AC Pour ce projet, nous avons contacté tous les endroits de Londres où nous pouvions obtenir de la terre, y compris le palais de Buckingham et les jardins privés, et même les personnes qui travaillent à la Tate. Les gens ont commencé à apporter des petits sacs de terre et c'est devenu une sorte de démocratie. Une collaboration avec la ville. En Angleterre, il existe de nombreux termes pour désigner ces espaces : commons, greens, meadows, gardens, parks. C'est une nouvelle façon de voir le paysage.

PF Vous semblez insister sur le fait que cette œuvre n'est pas simplement autobiographique et qu'elle ne parle pas que de vous. TS Eliot, qui a écrit The Wasteland, a dit que la meilleure poésie est une évasion de la personnalité, qu'elle ne parle pas de vous.

AC : Exactement. Elle concerne tout le monde.

PF Vous êtes sculpteur, mais avez-vous une relation avec la poésie ?

AC Tout à fait. Dans le catalogue de cette œuvre, on m'a donné 60 pages pour faire ce que je voulais. J'ai donc empilé beaucoup d'images de référence - je dis empiler parce que je suis sculpteur et que je travaille normalement en empilant les choses - ainsi que de la poésie. Depuis mon adolescence, j'aime la poésie et je m'intéresse beaucoup au groupe Los Contemporaneos, qui était actif au Mexique dans les années 1920. Bien sûr, je lis toujours des poèmes de mes contemporains, comme Gabriela Jauregui, et j'adore William Carlos Williams ; je les cite souvent dans mes publications. Dylan Thomas est également une grande source d'inspiration pour moi - je pourrais continuer à ajouter des noms...
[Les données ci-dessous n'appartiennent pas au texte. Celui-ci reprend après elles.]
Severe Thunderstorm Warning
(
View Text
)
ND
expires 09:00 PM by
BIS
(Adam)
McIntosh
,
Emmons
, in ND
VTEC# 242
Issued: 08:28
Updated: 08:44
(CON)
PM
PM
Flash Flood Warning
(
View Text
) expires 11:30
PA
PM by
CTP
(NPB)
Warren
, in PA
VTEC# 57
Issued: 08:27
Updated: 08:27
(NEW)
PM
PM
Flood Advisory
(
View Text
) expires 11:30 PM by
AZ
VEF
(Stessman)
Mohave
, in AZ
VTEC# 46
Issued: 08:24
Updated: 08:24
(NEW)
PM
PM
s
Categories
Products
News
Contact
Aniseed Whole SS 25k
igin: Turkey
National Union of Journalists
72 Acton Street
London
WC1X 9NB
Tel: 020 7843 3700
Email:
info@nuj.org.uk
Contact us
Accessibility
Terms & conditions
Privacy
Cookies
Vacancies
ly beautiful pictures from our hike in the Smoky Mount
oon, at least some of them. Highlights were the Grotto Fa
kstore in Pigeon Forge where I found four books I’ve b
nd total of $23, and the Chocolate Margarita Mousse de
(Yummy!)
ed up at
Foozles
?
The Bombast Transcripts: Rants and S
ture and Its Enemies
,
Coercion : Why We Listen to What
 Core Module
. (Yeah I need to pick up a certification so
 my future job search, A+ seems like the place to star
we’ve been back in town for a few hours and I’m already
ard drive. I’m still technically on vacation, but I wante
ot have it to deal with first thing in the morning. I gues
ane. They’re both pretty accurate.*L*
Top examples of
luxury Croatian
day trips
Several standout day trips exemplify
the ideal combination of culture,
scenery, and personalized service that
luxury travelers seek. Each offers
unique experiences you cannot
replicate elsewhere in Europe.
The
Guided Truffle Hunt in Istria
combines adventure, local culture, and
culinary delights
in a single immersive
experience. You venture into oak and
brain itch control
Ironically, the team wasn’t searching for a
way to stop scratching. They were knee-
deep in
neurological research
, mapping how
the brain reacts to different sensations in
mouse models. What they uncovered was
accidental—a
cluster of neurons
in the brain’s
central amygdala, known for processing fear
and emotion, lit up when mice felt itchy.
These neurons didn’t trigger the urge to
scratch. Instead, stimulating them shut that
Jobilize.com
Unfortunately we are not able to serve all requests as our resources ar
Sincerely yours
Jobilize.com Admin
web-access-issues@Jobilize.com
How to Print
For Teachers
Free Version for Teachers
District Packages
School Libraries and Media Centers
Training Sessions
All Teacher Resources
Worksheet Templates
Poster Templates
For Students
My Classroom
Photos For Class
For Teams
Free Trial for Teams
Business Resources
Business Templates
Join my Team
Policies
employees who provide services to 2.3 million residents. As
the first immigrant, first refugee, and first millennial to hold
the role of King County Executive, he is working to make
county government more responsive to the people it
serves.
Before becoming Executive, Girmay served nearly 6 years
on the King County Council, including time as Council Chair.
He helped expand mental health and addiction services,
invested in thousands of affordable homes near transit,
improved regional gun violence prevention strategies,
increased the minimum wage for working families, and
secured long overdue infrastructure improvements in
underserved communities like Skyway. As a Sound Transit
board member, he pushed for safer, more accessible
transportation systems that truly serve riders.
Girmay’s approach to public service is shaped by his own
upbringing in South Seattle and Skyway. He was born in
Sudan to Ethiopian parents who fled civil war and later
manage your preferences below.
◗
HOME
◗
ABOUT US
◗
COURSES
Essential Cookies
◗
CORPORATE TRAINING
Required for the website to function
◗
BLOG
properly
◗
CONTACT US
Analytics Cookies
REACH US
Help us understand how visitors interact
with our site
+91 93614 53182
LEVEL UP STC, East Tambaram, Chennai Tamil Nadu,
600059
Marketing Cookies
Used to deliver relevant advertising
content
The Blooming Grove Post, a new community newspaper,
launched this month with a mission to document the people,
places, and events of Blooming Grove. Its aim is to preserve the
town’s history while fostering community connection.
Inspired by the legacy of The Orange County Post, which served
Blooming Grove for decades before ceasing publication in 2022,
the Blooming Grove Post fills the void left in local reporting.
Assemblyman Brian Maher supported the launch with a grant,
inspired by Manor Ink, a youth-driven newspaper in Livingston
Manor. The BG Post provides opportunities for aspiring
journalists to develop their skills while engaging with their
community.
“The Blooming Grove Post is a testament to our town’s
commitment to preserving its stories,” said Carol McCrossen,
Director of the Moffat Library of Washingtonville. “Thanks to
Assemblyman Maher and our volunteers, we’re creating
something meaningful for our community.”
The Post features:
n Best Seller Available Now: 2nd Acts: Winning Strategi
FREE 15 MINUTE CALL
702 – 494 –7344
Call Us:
PF Je trouve que c'est de la musique pour mes oreilles lorsque les gens franchissent ces limites. Puis-je vous poser une question sur l'espièglerie ? Lorsque j'écris, je dois me rappeler de jouer un peu, sinon les mots se perdent sur la page. Est-ce que c'est la même chose pour vous en tant que sculpteur ?

AC Oui. L'autre jour, je suis allé chercher de la terre dans une école de Londres. Au lieu d'aller chercher de la terre, nous avons organisé, disons, une conférence pour des enfants de huit et neuf ans. J'ai probablement reçu les meilleures questions de ma vie. Je suis très heureux d'avoir construit un espace dans lequel je peux devenir un enfant tout en travaillant. Ce genre de jeu que vous venez de décrire, comme d'empiler des choses de manière à ce qu'elles soient sur le point de s'effondrer ; à ce moment-là, mon travail est terminé. J'ai le privilège d'être un artiste - je serais stupide de ne pas profiter de l'apprentissage que représente le fait de pouvoir jouer dans une société et un univers aussi troublés.

Commission Hyundai 2015 : Abraham Cruzvillegas, Tate Modern Turbine Hall, organisée par Mark Godfrey avec Fiontán Moran, 13 octobre 2015 - 3 avril 2016.